=== Section Start ===

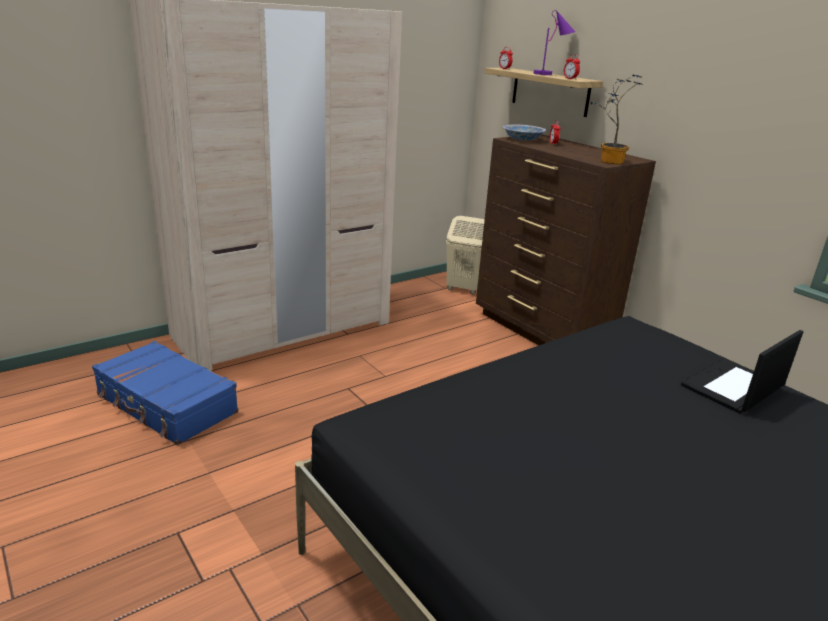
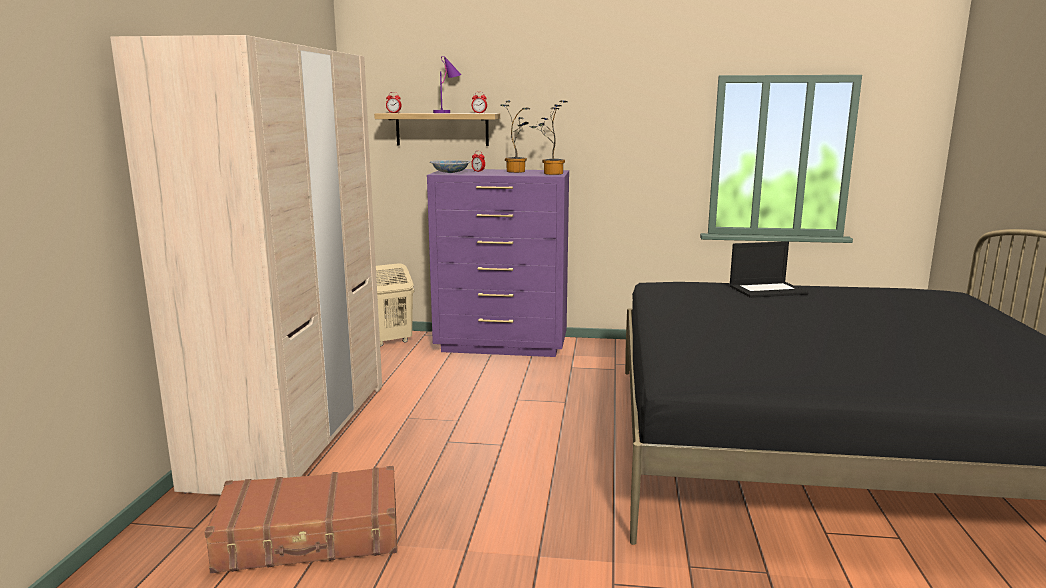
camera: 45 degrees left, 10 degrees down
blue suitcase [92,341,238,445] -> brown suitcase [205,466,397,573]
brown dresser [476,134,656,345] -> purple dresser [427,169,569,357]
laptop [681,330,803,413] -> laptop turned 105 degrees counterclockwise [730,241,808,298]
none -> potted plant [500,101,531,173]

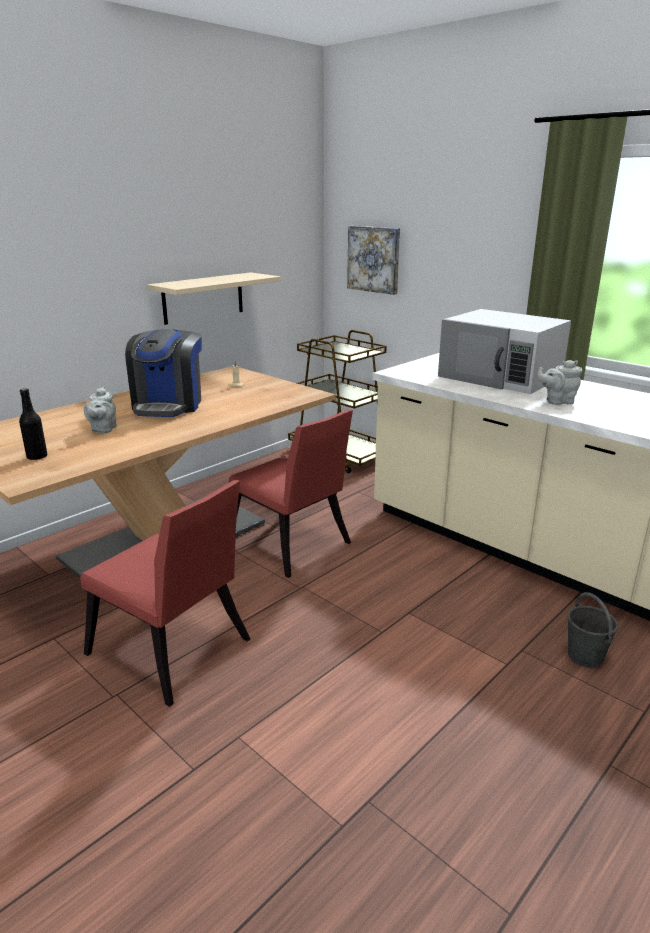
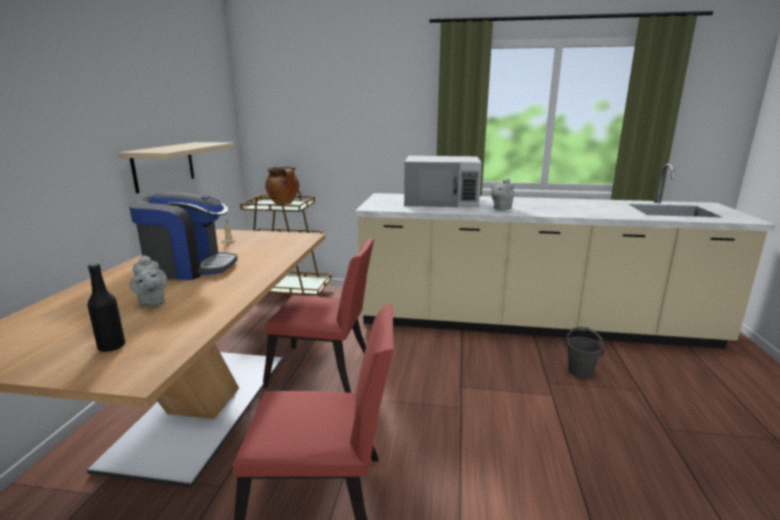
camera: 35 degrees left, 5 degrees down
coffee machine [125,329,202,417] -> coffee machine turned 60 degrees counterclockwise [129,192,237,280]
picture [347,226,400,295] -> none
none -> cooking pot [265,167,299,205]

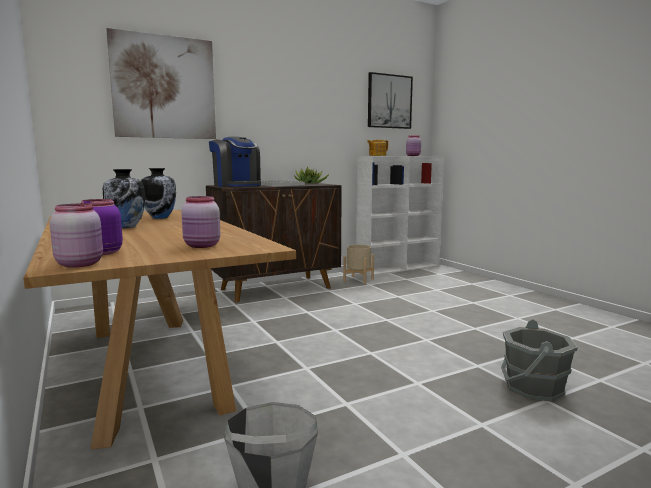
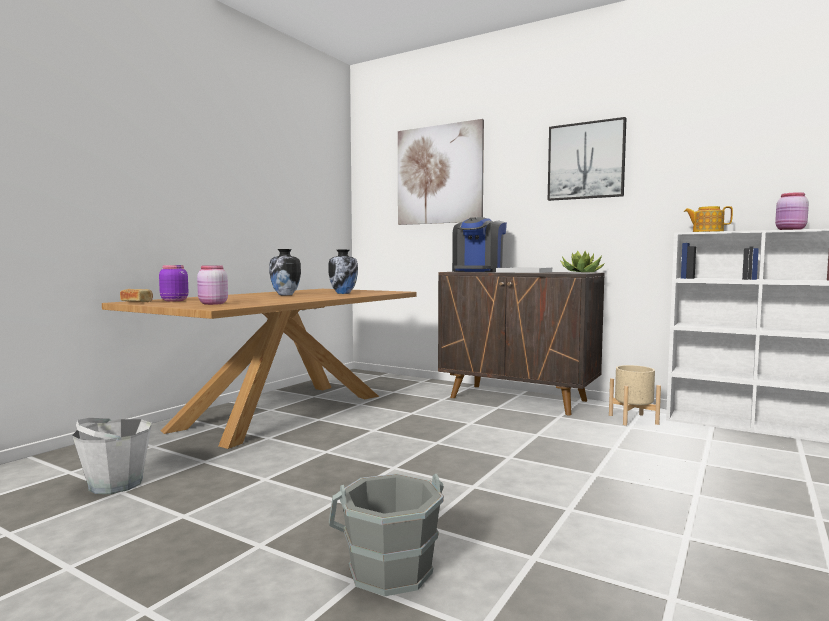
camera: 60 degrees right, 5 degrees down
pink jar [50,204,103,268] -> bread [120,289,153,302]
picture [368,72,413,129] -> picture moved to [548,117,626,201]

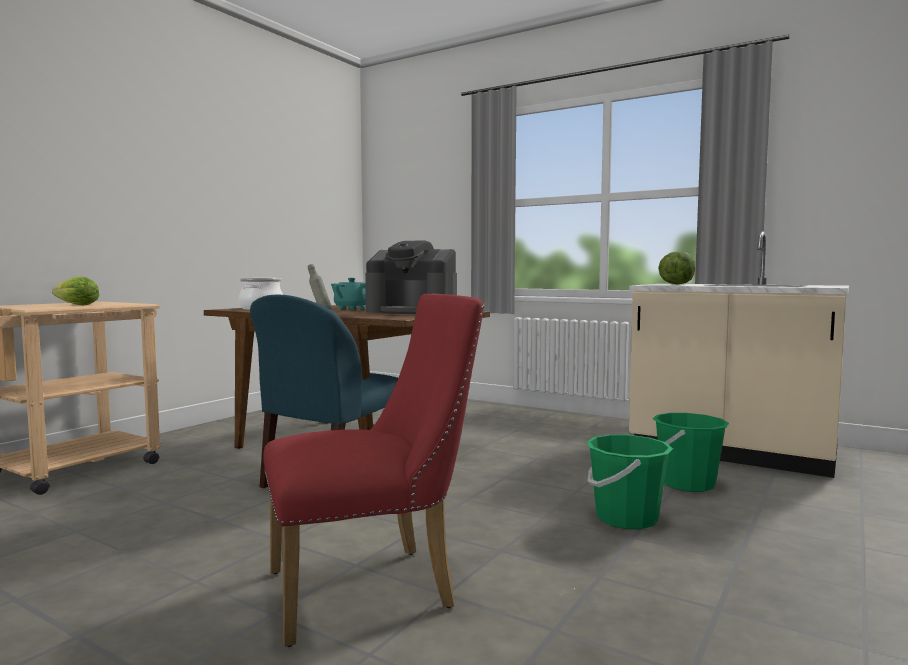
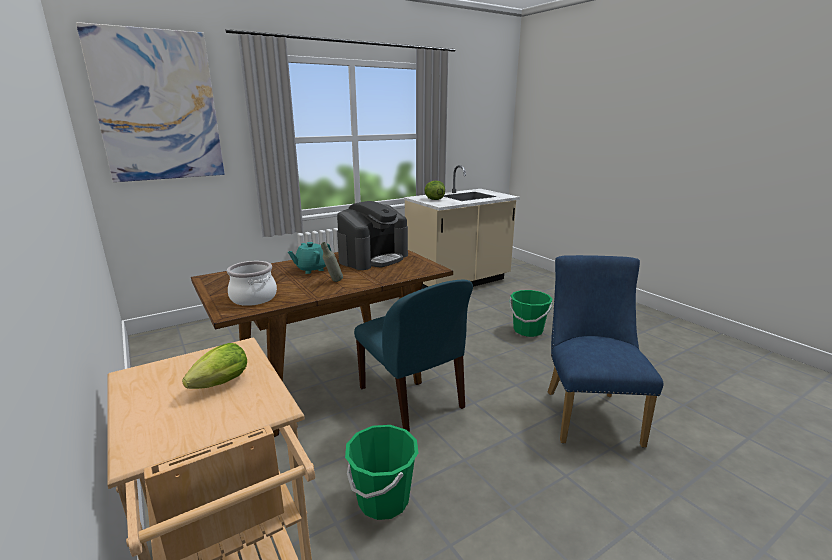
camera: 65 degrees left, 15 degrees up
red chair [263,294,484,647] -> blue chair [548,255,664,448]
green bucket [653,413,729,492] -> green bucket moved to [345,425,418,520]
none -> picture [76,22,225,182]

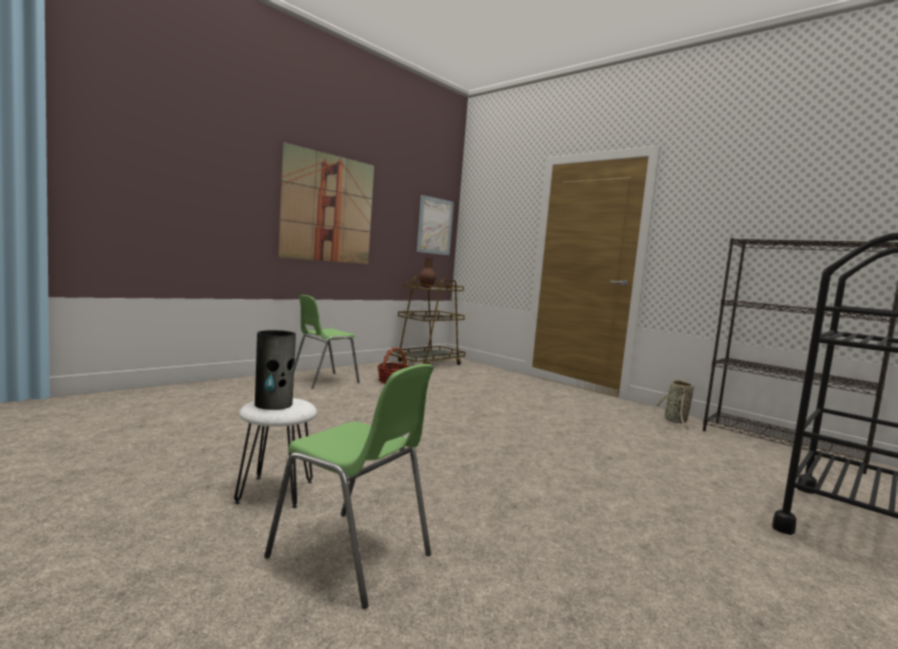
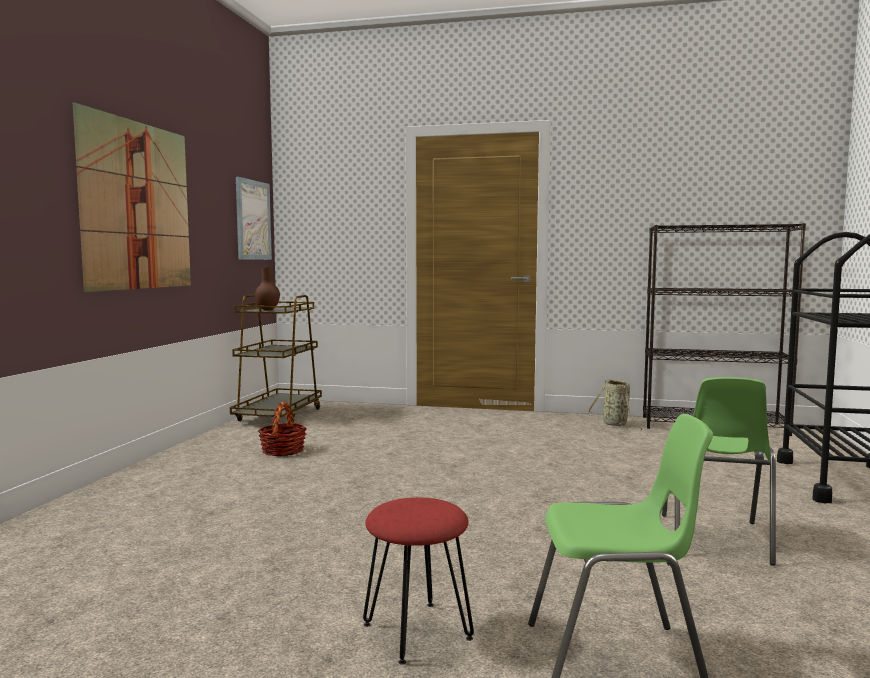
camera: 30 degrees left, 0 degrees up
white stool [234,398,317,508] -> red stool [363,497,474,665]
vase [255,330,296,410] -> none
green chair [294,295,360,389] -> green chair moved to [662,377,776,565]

=== Section End ===

- TASK ITEM
Write out each entry word for word, images excluded.

- TASK RESULT
camera: 45 degrees left, 10 degrees down
blue suitcase [92,341,238,445] -> brown suitcase [205,466,397,573]
brown dresser [476,134,656,345] -> purple dresser [427,169,569,357]
laptop [681,330,803,413] -> laptop turned 105 degrees counterclockwise [730,241,808,298]
none -> potted plant [500,101,531,173]

camera: 35 degrees left, 5 degrees down
coffee machine [125,329,202,417] -> coffee machine turned 60 degrees counterclockwise [129,192,237,280]
picture [347,226,400,295] -> none
none -> cooking pot [265,167,299,205]

camera: 60 degrees right, 5 degrees down
pink jar [50,204,103,268] -> bread [120,289,153,302]
picture [368,72,413,129] -> picture moved to [548,117,626,201]

camera: 65 degrees left, 15 degrees up
red chair [263,294,484,647] -> blue chair [548,255,664,448]
green bucket [653,413,729,492] -> green bucket moved to [345,425,418,520]
none -> picture [76,22,225,182]

camera: 30 degrees left, 0 degrees up
white stool [234,398,317,508] -> red stool [363,497,474,665]
vase [255,330,296,410] -> none
green chair [294,295,360,389] -> green chair moved to [662,377,776,565]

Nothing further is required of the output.